Delegators Face a New Choice After MALU Closure

Linda did not say that MALU is closing because of reward pressure, ADA price or reserve decline. The confirmed facts are narrower, the pool is closing after five years, Linda is retiring as a DRep, MALU minted 7,419 blocks and more than 30 ISPOs and projects were supported.

The wider community discussion around the post reflects a broader issue for Cardano staking, especially for smaller and community led pools. Cardano’s model depends on reliable stake pool operators, active delegators and a distribution of stake that avoids excessive concentration. The official staking documentation describes stake pools as participants that need to ensure consistent node uptime, while delegation can be moved to another pool at any time.
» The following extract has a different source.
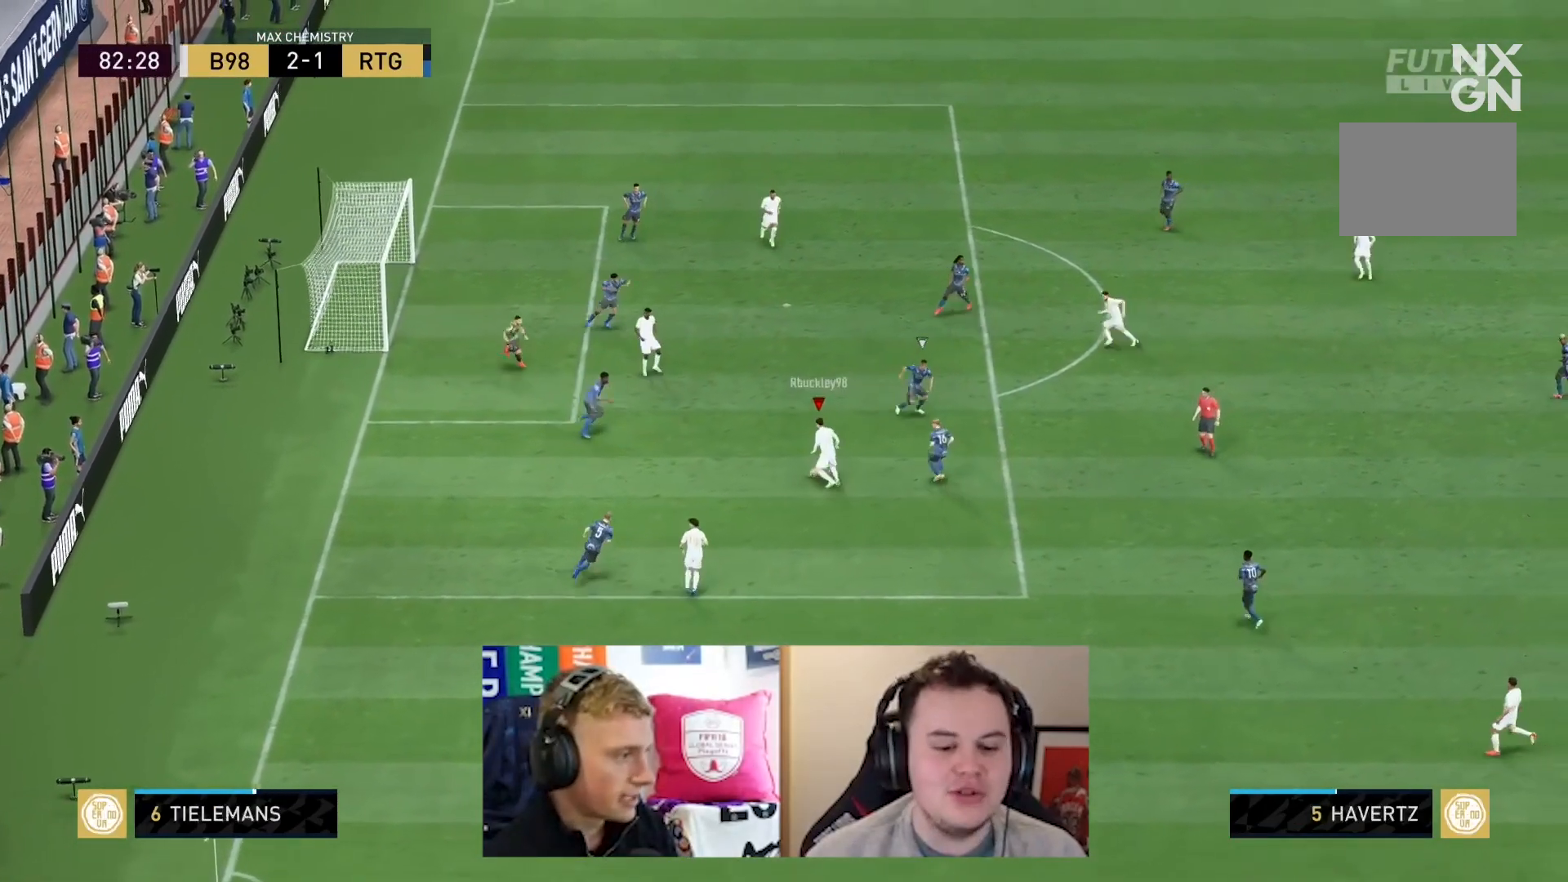
{"buttons": [], "left_stick": "center", "right_stick": "center"}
For MALU delegators, the immediate next step is practical rather than symbolic. Stake can be redelegated to another Cardano pool, while governance users who delegated voting power to Linda will also need to choose how they want to be represented in future governance actions. The closure of MALU therefore marks both the end of a five year community pool and a fresh delegation decision for the users who supported it.